- [Task item a]: Using the Brexit thread below, explain in one to three sentences why the writer says we already know the problems David Frost will outline in his Tuesday speech.

- [Text for analysis]:
━━━━━━━━━━━━━━━━

As well as the outright stupidity of the UK Government's Brexit positions just now (something we've grown used to over 5 years), there's a further headache
The *INEVITABILITY* of what comes next
A 🧵 on whether we can break the Brexit cycle...
David Frost is giving a speech Tuesday 12 October where he will outline the UK's problems with the Northern Ireland Protocol
We know what those problems are because Frost floated them for the Sunday papers
And Frost has sounded like a broken record over the summer since the UK Government's "Command Paper" - Tuesday is likely to be more of the same
We also know roughly how the EU side will react - trying to be as accommodating as possible on the details, but sticking to the framework of the deal struck only 10 months ago
There's not then much question of what comes next: the UK Government looks to be heading inexorably towards triggering Article 16 of the Northern Ireland Protocol
The question is only WHEN, not IF
Frost's speech Tuesday might fire the starting pistol for Article 16, or the UK might hold off until after COP26 in Glasgow (that ends 12 November), but the essence is clear: there seems no way Frost and Johnson can paddle backwards out of the creek they find themselves in
This excellent thread by @NashSGC explains what is likely to happen next - that even triggering Article 16 leads to... a further round of talks...

━━━━━━━━━━━━━━━━

- [Task item b]: Retype the entries from their start through the line containing "Wellnesshotels im Schwarzwald", inclusive, without any changes.

━━━━━━━━━━━━━━━━

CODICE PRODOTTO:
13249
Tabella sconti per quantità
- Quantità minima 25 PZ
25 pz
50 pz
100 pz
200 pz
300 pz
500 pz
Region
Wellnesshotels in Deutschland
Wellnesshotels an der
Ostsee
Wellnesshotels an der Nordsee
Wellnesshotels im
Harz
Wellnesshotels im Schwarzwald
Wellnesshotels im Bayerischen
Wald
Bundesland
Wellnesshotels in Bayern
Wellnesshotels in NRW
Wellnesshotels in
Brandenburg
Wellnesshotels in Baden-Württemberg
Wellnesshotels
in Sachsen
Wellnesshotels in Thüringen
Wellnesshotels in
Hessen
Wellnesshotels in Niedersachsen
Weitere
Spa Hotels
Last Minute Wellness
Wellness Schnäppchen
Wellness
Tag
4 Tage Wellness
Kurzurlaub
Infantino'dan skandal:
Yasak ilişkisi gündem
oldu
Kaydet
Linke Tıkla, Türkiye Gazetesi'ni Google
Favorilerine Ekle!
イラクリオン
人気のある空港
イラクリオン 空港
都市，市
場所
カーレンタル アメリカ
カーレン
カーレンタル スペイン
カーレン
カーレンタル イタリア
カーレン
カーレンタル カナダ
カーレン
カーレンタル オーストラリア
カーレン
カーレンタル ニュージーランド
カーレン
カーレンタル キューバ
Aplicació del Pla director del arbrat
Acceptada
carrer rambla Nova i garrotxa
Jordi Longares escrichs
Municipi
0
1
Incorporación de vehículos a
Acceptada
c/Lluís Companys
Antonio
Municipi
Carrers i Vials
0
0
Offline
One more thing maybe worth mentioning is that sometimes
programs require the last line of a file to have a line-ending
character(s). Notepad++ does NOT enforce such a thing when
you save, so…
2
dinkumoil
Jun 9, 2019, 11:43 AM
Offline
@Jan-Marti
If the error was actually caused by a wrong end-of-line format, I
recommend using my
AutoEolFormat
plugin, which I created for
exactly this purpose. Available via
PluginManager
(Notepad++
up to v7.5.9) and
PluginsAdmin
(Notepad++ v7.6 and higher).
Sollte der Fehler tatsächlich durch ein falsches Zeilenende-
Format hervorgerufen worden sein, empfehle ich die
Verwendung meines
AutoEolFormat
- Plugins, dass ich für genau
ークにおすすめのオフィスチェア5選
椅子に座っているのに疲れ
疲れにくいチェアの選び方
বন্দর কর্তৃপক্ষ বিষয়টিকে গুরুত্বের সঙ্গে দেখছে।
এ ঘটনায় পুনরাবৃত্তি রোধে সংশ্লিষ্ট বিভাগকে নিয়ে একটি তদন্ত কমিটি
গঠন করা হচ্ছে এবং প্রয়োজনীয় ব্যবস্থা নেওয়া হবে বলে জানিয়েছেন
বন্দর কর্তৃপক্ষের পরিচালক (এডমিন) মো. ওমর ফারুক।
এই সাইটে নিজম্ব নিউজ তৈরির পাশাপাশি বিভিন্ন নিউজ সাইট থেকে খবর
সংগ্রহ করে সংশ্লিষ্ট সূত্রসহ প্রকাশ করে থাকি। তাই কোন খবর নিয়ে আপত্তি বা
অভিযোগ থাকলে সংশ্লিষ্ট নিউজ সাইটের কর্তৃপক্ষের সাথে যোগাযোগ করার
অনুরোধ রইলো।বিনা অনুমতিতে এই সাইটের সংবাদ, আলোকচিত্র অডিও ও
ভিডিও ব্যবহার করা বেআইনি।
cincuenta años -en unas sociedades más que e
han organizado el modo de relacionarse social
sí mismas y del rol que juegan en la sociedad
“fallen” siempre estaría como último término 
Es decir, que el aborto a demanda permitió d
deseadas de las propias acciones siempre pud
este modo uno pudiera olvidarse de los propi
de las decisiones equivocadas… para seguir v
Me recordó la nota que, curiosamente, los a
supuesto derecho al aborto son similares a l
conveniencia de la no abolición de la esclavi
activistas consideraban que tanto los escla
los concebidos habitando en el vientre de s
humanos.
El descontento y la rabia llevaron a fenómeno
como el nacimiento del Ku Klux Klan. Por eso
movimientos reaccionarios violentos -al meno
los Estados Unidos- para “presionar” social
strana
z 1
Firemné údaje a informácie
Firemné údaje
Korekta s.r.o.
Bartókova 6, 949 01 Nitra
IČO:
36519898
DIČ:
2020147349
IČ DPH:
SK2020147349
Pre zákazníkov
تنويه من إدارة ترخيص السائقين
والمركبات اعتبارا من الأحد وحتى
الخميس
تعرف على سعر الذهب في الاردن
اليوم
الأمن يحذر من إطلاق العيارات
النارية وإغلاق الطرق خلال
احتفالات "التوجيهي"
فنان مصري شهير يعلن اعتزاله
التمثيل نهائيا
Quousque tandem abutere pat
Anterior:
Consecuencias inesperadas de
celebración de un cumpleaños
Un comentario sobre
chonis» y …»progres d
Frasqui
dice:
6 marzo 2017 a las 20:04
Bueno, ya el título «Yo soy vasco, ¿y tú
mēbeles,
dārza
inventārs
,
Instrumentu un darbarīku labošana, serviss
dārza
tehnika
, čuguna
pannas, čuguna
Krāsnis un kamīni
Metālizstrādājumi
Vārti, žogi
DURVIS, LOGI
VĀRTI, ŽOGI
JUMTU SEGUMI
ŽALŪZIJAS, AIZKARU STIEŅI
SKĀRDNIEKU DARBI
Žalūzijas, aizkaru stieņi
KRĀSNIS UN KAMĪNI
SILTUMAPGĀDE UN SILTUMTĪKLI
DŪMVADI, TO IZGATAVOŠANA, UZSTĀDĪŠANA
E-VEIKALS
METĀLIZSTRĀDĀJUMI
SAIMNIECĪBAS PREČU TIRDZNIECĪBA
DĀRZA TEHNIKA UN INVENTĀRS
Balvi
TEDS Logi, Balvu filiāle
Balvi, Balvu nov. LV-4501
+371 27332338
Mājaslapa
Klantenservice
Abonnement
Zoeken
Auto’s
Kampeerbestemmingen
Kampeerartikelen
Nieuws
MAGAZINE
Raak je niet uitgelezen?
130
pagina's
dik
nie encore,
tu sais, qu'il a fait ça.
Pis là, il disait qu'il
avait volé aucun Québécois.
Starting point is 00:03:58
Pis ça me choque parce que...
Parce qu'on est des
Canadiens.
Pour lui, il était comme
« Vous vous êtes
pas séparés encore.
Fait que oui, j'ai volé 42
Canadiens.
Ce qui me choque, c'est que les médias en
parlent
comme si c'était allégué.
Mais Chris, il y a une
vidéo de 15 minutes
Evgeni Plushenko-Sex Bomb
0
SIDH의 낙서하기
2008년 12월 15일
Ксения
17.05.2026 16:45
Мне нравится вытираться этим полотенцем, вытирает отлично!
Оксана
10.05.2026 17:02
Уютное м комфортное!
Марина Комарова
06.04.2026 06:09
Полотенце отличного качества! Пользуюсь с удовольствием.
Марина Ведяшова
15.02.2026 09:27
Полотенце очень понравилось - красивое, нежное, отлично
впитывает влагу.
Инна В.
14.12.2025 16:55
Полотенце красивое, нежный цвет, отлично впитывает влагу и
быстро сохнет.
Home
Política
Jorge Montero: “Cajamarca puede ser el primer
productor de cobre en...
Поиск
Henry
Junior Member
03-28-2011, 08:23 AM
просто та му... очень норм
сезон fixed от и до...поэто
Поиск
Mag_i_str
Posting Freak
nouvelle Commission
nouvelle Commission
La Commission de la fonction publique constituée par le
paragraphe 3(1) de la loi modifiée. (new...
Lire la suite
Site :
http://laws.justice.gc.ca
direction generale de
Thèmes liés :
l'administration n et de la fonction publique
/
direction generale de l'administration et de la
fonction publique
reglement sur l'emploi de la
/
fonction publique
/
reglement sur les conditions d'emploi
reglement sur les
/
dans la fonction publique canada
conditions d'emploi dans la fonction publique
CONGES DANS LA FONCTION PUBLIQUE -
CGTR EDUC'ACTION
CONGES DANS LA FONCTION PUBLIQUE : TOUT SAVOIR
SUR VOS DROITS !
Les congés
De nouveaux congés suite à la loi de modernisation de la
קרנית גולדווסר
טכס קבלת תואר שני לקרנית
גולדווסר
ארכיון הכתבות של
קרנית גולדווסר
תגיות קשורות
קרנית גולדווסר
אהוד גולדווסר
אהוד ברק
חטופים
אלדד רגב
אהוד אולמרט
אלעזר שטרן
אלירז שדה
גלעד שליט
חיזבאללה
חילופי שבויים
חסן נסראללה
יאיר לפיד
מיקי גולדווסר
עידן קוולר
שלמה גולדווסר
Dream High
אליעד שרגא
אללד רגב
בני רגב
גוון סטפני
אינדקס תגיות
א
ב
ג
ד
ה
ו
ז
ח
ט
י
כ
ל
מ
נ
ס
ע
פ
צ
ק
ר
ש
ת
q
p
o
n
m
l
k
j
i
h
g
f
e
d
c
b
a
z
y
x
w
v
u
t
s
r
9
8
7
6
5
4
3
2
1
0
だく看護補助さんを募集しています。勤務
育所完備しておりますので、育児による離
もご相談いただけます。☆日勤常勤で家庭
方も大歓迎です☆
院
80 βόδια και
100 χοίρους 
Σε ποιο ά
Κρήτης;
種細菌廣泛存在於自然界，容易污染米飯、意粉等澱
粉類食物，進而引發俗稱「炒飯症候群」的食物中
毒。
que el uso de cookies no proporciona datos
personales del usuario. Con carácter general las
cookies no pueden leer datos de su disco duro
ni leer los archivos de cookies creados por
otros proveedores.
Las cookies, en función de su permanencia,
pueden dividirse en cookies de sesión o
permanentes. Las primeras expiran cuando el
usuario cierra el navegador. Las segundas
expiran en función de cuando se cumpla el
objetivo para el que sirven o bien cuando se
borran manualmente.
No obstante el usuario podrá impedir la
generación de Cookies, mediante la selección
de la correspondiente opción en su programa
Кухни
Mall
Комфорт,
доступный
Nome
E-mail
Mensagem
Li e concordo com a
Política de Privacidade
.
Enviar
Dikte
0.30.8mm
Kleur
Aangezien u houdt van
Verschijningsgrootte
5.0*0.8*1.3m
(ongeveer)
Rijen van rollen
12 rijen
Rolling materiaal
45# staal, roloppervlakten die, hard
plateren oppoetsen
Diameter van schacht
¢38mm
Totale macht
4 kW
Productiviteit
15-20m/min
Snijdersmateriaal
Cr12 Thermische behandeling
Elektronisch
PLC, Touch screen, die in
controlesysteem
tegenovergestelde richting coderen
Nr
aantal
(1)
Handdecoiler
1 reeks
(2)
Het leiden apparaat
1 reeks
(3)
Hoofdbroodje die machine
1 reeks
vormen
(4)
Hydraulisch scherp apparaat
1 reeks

━━━━━━━━━━━━━━━━

- [Response area a]: The problems are already known because Frost floated them for the Sunday papers.

- [Response area b]:
CODICE PRODOTTO:
13249
Tabella sconti per quantità
- Quantità minima 25 PZ
25 pz
50 pz
100 pz
200 pz
300 pz
500 pz
Region
Wellnesshotels in Deutschland
Wellnesshotels an der
Ostsee
Wellnesshotels an der Nordsee
Wellnesshotels im
Harz
Wellnesshotels im Schwarzwald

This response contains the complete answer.